第29話 『兄妹』

「お兄ちゃんあぁああああんっ!」

「レェエエエエエエエエんっ!」


「……………………」


 一ヶ月ぶりの我が家。俺とレンの『儀式』をセレナは、生暖かい目で見守った。


「レン、聞いてくれ! ついにレンの病が、完治するかもしれないんだ!」


「本当っ!? 嬉しいよ……お兄ちゃん。でも一番嬉しいのは、お兄ちゃんが無事に帰ってきたことだよ」


 レン……自分のことより、俺の心配をするとは。出来た妹で、俺は感無量だ。


「あなた達、本当に仲がいいのね。なんだか羨ましいわ」


「……? 俺たちは『いつも』こんな感じだぞ。てか、セレナ。ケベックを発つ前から様子が変だが、どうしたんだ?」


 俺にセレナは、微笑を浮かべた。


「心配してくれてありがとう。アレク、あなた変わったわね?」


 そうか? と返す俺にセレナは、「ええ」としっかり頷いた。


「以前のあなたは、“自分たち”以外に興味を示さなかったわ。けど、今は『他にも』目を向けている」

「そりゃセレナもリラも、大切な『仲間』だからな」


『裏切られる』のは、俺だけで十分だ。


「そう……私もあなたの言う『仲間』かしら?」


 俺は「当然だろ」と答えるも、セレナはどこか煮え切らなかった。


「お兄ちゃん……? 『リラ』って誰なのかな? かな?」

「え"…………?」


 レンが満面の笑みを浮かべて、ナタ準備スタンバイをしていた。


「名前の響きからして、“女の人”だよね? お兄ちゃんとどういう『関係』なのかなぁ?」


「いや……リラは俺の『一番弟子』でな? てかレン、狭い家で鉈の素振りは止めような。お兄ちゃん、怖くて寝れないから……」


 レンに事情を説明して、なんとか納得してもらった。その後、俺は避難しているエルフが気になって、様子を見にいくことにした。



 ◇ ◇ ◇


 エルフはギルドの『緊急保護』を受け、河川敷かせんじきの仮説テントで生活していた。

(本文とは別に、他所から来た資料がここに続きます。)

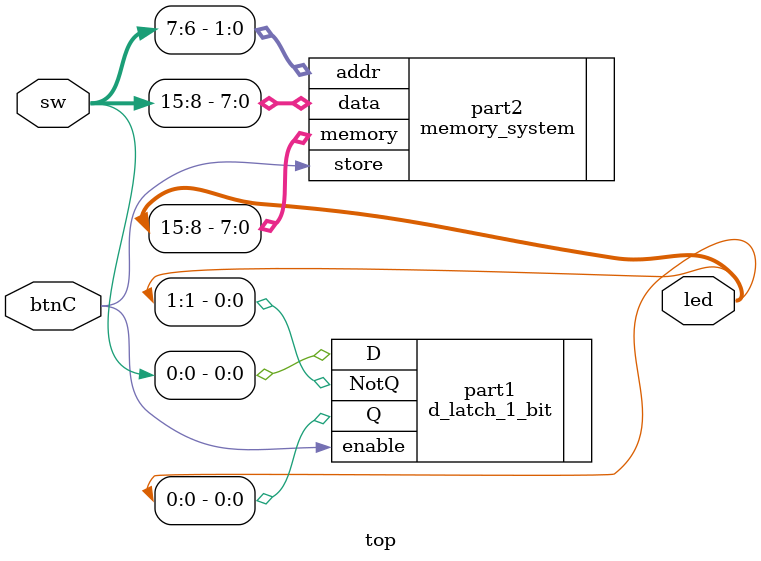
<source format=v>
module top(
    input [15:0] sw,
    input btnC,
    output [15:0] led
);

    d_latch_1_bit part1(
        .D(sw[0]),
        .Q(led[0]),
        .NotQ(led[1]),
        .enable(btnC)
    );
    
    memory_system part2(
        .data(sw[15:8]),
        .addr(sw[7:6]),
        .store(btnC),
        .memory(led[15:8])
    );

endmodule
</source>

 お世辞にも環境がいいとは言えないが、エルフらは奴隷時代に比べたら『天国』だと、口をそろえていた。何より、表情に『生気』を取り戻した。元気そうで安心したわ。


 ギルドで『ランクアップ』を果たした俺は、一週間の休暇が認められた。レンとこんなに『穏やか』に過ごせるのは、シーカーになって以来初めてだ。


 俺たちはバッツらから『吉報』を待ち続け、ついに『その時』が来た。ギルドを通じてバッツら『反抗組織レジスタンス』が、故郷の奪還に成功した!


 思ったより、早かったな。そりゃカネの力でオラついてる『ド素人』が、バッツが鍛え上げた『精鋭部隊』に敵うわけがない。

 得意の『ゲリラ戦』で、貴族どもを血祭りに上げたか。ざまぁみろってな^^


 本当によくやった! この時が来るなんてな……レン。完治したら、お兄ちゃんが『広い世界』に連れていってやるからな!